## TASK STATEMENT:
Reproduce verbatim all of the text that appears in the material below.
══ INPUT FOR THIS TASK ══
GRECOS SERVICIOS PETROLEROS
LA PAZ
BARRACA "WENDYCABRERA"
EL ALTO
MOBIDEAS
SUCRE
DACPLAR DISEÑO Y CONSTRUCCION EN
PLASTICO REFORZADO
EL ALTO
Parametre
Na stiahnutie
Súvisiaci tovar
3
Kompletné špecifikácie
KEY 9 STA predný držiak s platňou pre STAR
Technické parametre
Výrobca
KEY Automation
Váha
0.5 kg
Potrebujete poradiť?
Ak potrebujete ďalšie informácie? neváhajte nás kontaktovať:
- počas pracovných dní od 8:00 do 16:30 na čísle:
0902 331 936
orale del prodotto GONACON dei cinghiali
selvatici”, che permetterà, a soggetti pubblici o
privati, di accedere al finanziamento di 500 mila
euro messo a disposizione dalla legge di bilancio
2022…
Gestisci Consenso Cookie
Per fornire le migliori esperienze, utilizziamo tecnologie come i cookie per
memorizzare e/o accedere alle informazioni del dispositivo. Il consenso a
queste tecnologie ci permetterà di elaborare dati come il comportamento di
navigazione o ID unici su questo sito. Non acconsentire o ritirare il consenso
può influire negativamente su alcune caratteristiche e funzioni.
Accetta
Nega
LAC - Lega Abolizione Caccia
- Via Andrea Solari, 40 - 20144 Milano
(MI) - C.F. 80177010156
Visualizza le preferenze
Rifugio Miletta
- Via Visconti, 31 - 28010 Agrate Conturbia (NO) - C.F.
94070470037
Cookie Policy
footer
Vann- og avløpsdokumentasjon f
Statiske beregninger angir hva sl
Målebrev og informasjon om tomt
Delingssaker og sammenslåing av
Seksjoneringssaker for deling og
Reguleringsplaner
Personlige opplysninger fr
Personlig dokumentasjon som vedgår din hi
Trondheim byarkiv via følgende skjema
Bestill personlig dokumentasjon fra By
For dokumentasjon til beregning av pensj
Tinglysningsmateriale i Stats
═══
## ANSWER TO THIS PROBLEM:
GRECOS SERVICIOS PETROLEROS
LA PAZ
BARRACA "WENDYCABRERA"
EL ALTO
MOBIDEAS
SUCRE
DACPLAR DISEÑO Y CONSTRUCCION EN
PLASTICO REFORZADO
EL ALTO
Parametre
Na stiahnutie
Súvisiaci tovar
3
Kompletné špecifikácie
KEY 9 STA predný držiak s platňou pre STAR
Technické parametre
Výrobca
KEY Automation
Váha
0.5 kg
Potrebujete poradiť?
Ak potrebujete ďalšie informácie? neváhajte nás kontaktovať:
- počas pracovných dní od 8:00 do 16:30 na čísle:
0902 331 936
orale del prodotto GONACON dei cinghiali
selvatici”, che permetterà, a soggetti pubblici o
privati, di accedere al finanziamento di 500 mila
euro messo a disposizione dalla legge di bilancio
2022…
Gestisci Consenso Cookie
Per fornire le migliori esperienze, utilizziamo tecnologie come i cookie per
memorizzare e/o accedere alle informazioni del dispositivo. Il consenso a
queste tecnologie ci permetterà di elaborare dati come il comportamento di
navigazione o ID unici su questo sito. Non acconsentire o ritirare il consenso
può influire negativamente su alcune caratteristiche e funzioni.
Accetta
Nega
LAC - Lega Abolizione Caccia
- Via Andrea Solari, 40 - 20144 Milano
(MI) - C.F. 80177010156
Visualizza le preferenze
Rifugio Miletta
- Via Visconti, 31 - 28010 Agrate Conturbia (NO) - C.F.
94070470037
Cookie Policy
footer
Vann- og avløpsdokumentasjon f
Statiske beregninger angir hva sl
Målebrev og informasjon om tomt
Delingssaker og sammenslåing av
Seksjoneringssaker for deling og
Reguleringsplaner
Personlige opplysninger fr
Personlig dokumentasjon som vedgår din hi
Trondheim byarkiv via følgende skjema
Bestill personlig dokumentasjon fra By
For dokumentasjon til beregning av pensj
Tinglysningsmateriale i Stats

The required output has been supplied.